Travail demandé
[A] Répondez aux questions suivantes d'après l'entretien avec Beya Gille Gacha ci-dessous.
(i) Dans quelle ville Beya Gille Gacha vit-elle et travaille-t-elle ?
(ii) Combien d'années a-t-elle passées à l'École du Louvre ?
(iii) Sur quelle forme de sculpture dit-elle s'être concentrée ?
[B] Rédigez la suite de l'entretien avec Beya Gille Gacha ci-dessous, s'il vous plaît, en reprenant juste après sa dernière réponse.

Extrait du document
****

Rencontre avec Beya Gille Gacha, artiste plasticienne
Découvrir les œuvres de Beya Gille Gacha, c’est entrer dans un univers peuplé de silhouettes indigo, de mains tendues vers le ciel et de bustes perlés. Un monde à l’étrangeté familière, se jouant des interprétations faciles et des frontières étanches. Artiste plasticienne vivant et travaillant à Paris, Beya Gille Gacha puise son inspiration dans l’histoire, les traditions (notamment celle du perlage chez les Bamilékés au Cameroun) mais aussi dans l’actualité politique et le combat féministe. Nous l’avons rencontrée pour connaître son rapport à l’art, à la beauté des corps et à la place du vivant dans son travail.
Bonjour Beya. Comment vous êtes-vous initiée au monde de l’art ?
J’ai un parcours d’artiste autodidacte, c’est-à-dire que je n’ai pas fait d’école d’art et me suis formée seule ou par des biais parallèles aux différentes pratiques dont j’use. Toutefois, j’ai été deux ans à l’École du Louvre. L’histoire de l’art est une discipline qui me fascine et nourrit énormément mon travail artistique.
Pourquoi vous êtes-vous tournée vers la sculpture ?
J’ai tendance à imaginer les choses en volume. L’idée de construire est importante pour moi, et ce dans différents sens ! Je me suis concentrée sur la sculpture anthropomorphe, et comme il s’avère que dans ma manière d’aborder le monde, le vivant et l’humain ont une place centrale, mes sculptures humaines sont au cœur de ma pratique. Par la suite, je peux imaginer des pièces usant de médium variés (peinture, dessin, installation, vidéo, …) et créer ainsi un corpus d’œuvres sur une thématique particulière, autour de la pièce première.

****

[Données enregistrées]

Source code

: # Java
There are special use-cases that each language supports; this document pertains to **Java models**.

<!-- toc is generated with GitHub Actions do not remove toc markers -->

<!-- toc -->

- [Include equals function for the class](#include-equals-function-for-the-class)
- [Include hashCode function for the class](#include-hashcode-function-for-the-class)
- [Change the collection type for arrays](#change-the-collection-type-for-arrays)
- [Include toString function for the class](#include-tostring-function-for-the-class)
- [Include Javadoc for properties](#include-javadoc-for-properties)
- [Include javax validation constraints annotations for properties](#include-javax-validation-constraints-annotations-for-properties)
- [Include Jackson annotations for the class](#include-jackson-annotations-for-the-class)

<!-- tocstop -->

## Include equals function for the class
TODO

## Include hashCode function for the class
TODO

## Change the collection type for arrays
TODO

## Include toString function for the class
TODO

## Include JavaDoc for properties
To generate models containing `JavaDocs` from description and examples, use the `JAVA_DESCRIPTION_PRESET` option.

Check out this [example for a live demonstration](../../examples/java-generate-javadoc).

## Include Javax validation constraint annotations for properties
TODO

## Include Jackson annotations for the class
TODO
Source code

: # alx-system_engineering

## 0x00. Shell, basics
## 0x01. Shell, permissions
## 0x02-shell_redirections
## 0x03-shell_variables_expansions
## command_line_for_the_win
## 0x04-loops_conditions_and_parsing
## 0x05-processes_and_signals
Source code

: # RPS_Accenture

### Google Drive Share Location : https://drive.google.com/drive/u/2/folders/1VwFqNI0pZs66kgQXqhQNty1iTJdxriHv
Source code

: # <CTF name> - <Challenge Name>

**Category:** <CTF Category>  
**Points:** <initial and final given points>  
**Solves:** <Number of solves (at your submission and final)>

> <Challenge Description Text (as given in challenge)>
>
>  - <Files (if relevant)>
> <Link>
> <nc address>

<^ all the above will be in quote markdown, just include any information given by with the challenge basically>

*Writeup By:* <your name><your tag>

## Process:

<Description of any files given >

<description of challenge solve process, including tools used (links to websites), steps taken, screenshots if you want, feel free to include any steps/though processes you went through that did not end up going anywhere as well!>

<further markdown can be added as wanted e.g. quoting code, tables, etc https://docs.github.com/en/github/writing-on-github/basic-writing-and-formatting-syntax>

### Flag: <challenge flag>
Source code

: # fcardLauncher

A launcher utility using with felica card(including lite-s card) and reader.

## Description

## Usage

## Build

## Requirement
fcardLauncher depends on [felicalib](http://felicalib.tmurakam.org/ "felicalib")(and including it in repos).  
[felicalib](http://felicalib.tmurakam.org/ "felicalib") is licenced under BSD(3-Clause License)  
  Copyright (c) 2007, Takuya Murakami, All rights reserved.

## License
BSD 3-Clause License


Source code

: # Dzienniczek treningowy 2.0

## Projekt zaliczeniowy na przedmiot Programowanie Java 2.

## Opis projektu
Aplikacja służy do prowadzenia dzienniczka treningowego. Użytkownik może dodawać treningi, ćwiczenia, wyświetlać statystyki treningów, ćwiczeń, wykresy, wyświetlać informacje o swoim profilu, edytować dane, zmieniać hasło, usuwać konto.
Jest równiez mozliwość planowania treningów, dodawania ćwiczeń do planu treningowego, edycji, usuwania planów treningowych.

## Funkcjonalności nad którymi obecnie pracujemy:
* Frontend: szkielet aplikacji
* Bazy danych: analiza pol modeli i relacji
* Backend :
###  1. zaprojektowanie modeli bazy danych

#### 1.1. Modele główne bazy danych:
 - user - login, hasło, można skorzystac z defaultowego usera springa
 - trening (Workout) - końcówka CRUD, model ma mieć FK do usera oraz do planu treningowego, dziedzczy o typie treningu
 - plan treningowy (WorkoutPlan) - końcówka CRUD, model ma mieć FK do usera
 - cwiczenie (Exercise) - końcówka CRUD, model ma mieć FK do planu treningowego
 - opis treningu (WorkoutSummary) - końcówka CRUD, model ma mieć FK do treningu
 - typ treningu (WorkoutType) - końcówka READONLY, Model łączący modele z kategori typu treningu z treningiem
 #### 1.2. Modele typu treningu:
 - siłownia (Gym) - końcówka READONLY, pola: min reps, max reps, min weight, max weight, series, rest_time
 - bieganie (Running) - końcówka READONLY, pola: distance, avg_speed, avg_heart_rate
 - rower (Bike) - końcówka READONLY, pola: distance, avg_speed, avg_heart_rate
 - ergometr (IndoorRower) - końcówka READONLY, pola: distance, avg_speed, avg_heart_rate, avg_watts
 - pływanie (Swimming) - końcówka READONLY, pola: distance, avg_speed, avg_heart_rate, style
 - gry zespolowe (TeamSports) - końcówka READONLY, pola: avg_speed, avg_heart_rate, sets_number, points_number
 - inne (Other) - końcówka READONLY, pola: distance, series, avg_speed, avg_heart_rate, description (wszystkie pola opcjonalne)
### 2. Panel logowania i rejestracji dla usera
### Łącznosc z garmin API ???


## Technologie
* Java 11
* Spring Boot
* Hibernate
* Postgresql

****

Réponses par numéro
[A]
(i) À Paris.
(ii) Deux ans.
(iii) Sur la sculpture anthropomorphe.

[B]
Vous décrivez votre art comme « poético-brut ». Qu’est-ce que ça veut dire ?
C’est un terme que je n’ai pas utilisé depuis longtemps ! Je pense être traversée par ce qui pourrait sembler des paradoxes mais qui finalement n’en sont pas. Je les ressens comme des concepts ou des émotions qui seraient plutôt des amants, qui ne vivent pas l’un sans l’autre, un peu comme la lumière et l’ombre. Sans le vouloir, je réalise un travail qui à la fois est très aérien, et très frontal. Je mêle énormément le registre de la souffrance à celui de la transcendance. C’est un peu ce qu’il y a derrière ce terme.
Quelles émotions cherchez-vous à susciter chez le public de vos œuvres ?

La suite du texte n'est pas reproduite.